◆ TASK DETAILS:
From the listing below, work out how many lines contain "shoulder". Reply with that number only.

◆ DATA SUPPLIED:

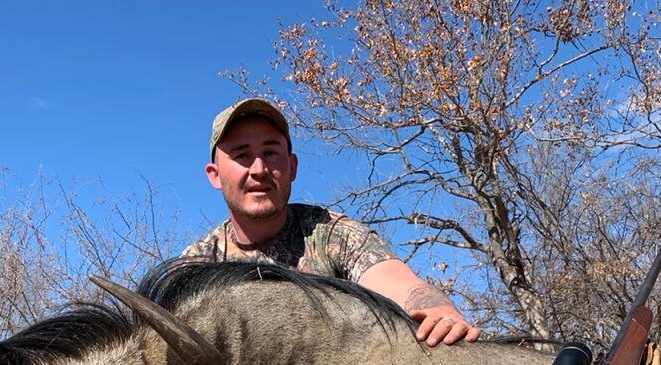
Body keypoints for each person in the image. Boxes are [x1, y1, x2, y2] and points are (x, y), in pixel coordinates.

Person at [181, 98, 479, 347]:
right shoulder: (196, 266)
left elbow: (397, 284)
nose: (259, 169)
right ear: (215, 175)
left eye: (270, 152)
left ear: (292, 166)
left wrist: (436, 309)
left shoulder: (330, 233)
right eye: (242, 156)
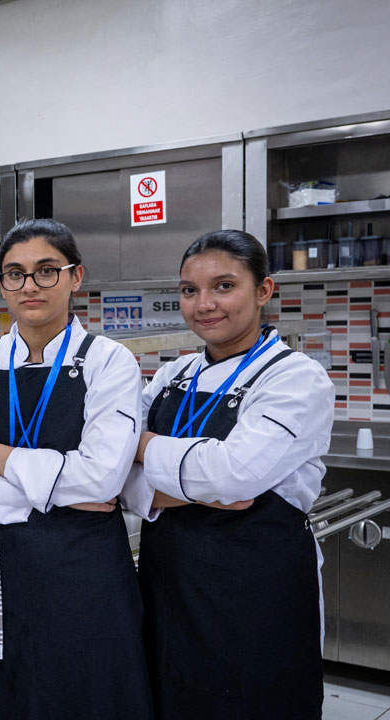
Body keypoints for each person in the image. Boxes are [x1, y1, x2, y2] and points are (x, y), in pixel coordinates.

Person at [0, 218, 152, 718]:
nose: (29, 285)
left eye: (46, 271)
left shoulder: (109, 362)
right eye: (14, 274)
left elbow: (102, 477)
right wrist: (61, 488)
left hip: (88, 573)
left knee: (91, 695)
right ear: (1, 285)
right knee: (3, 700)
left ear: (76, 277)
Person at [122, 229, 332, 719]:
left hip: (256, 595)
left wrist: (141, 448)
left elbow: (232, 476)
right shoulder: (173, 375)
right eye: (189, 290)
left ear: (263, 291)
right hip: (169, 586)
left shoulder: (294, 377)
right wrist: (199, 487)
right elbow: (112, 473)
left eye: (223, 286)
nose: (203, 304)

◆ SOLUTION:
5